## TASKS
1. In the worked solution on silver hydroxide titration, list every chemical formula in the balanced reaction equation.
2. What Ksp value for AgOH does the titration answer give?
3. Please continue the AgOH titration solution, starting right after its final line.

Start of SELECTED EXCERPT

Question

A 250 mL sample of saturated AgOH solution was titrated with HCl, and the endpoint was reached after 2.60 mL of 0.0136 M of HCl was dispensed. Based on this titration, what is the Ksp of AgOH?

Answer 1

Answer:

Ksp=1.9×10⁻⁸

Explanation:

First write the balane chemical reaction

AgOH + HCl → AgCl+H2O

Titration reaction occur completely

N-factor of AgOH and HCl is one

normality=molarity

Noermality of HCl=0.0136

N₁ and N₂ are the normality of AgOH and HCl respectively

V₁ and V₂ are the volume of AgOH and HCl respectively

mili equvalent of AgOH-mili equivalent of HCl

$N_1$=?

End of SELECTED EXCERPT
Start of DATA SUPPLIED

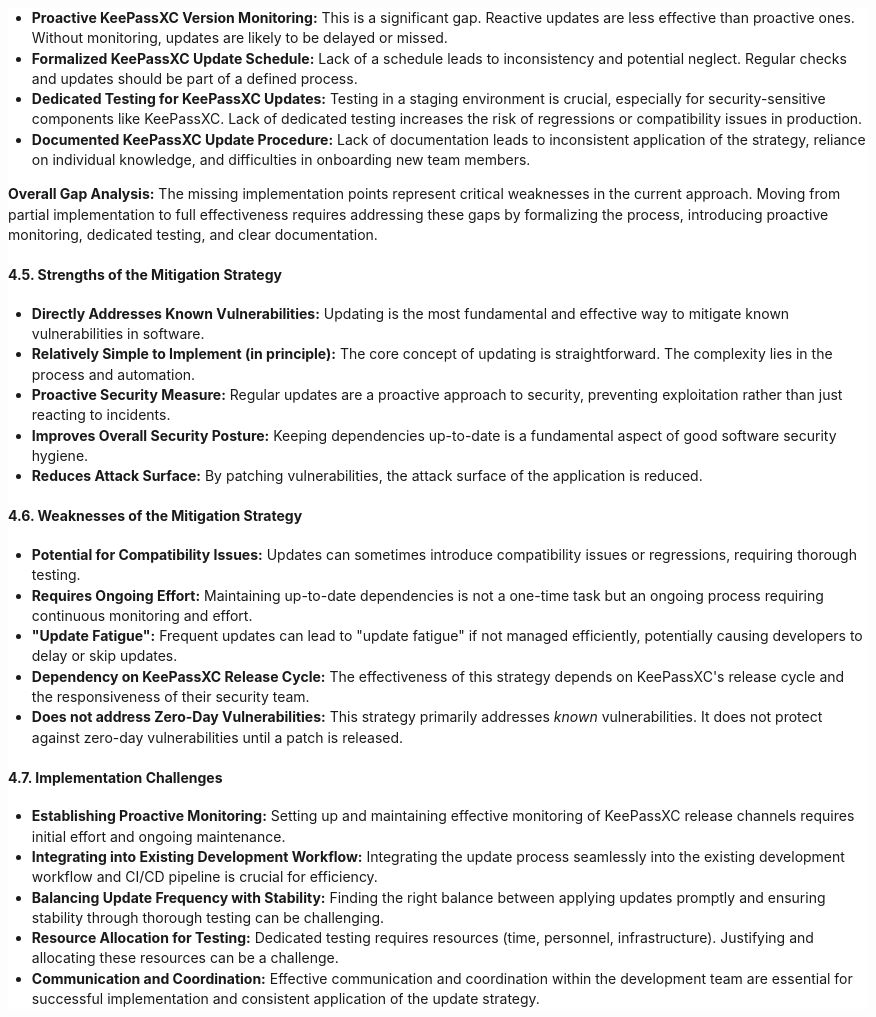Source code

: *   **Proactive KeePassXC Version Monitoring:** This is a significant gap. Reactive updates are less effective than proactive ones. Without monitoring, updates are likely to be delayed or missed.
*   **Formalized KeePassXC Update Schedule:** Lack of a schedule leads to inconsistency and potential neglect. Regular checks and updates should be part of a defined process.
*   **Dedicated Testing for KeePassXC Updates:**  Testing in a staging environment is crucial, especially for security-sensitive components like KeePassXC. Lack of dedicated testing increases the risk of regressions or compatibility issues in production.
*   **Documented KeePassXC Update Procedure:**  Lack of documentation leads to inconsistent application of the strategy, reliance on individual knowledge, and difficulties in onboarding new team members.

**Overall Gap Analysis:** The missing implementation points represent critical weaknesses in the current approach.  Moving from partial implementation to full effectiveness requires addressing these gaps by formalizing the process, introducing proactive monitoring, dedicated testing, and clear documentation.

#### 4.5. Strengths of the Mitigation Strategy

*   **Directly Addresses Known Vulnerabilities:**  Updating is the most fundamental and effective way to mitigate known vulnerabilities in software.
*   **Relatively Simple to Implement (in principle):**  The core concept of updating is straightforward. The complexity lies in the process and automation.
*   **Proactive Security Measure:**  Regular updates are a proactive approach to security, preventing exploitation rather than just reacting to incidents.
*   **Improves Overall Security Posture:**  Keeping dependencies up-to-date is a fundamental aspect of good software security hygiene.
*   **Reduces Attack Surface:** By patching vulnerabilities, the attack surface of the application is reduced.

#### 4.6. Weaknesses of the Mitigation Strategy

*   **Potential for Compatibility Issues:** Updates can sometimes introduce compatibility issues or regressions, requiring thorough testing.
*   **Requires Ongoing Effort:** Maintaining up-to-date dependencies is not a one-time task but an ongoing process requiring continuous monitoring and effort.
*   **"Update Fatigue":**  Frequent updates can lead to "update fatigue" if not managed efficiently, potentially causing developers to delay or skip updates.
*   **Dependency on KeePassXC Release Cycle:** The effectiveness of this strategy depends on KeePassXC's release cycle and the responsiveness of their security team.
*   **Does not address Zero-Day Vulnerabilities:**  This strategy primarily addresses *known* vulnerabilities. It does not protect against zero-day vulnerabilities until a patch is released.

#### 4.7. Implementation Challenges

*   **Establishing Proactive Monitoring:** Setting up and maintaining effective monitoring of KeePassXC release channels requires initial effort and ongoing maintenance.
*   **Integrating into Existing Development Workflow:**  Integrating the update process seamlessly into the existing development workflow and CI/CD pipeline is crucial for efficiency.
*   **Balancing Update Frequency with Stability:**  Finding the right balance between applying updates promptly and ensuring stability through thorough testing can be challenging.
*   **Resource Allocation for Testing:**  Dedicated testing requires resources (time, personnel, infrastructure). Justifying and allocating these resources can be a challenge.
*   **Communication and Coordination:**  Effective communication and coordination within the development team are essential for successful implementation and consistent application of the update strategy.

End of DATA SUPPLIED

## ANSWERS BELOW
1. AgOH, HCl, AgCl, H2O

2. 1.9×10⁻⁸

3.
$V_1$=250ml

$N_2$=0.0136

$V_2$=2.6ml

$N_1V_1=N_2V_2$

after puttting all the value we get,

$N_1$=0.000141 =normality of AgOH solution

molarity=0.000141M

Calculation of Ksp

AgOH⇄Ag⁺  +  OH⁻

Lets solubility=S

$[Ag^+]$=S

[OH⁻]=S

and S is equal to the concentration of AgOH because that concentration is calculated when solution become satrated.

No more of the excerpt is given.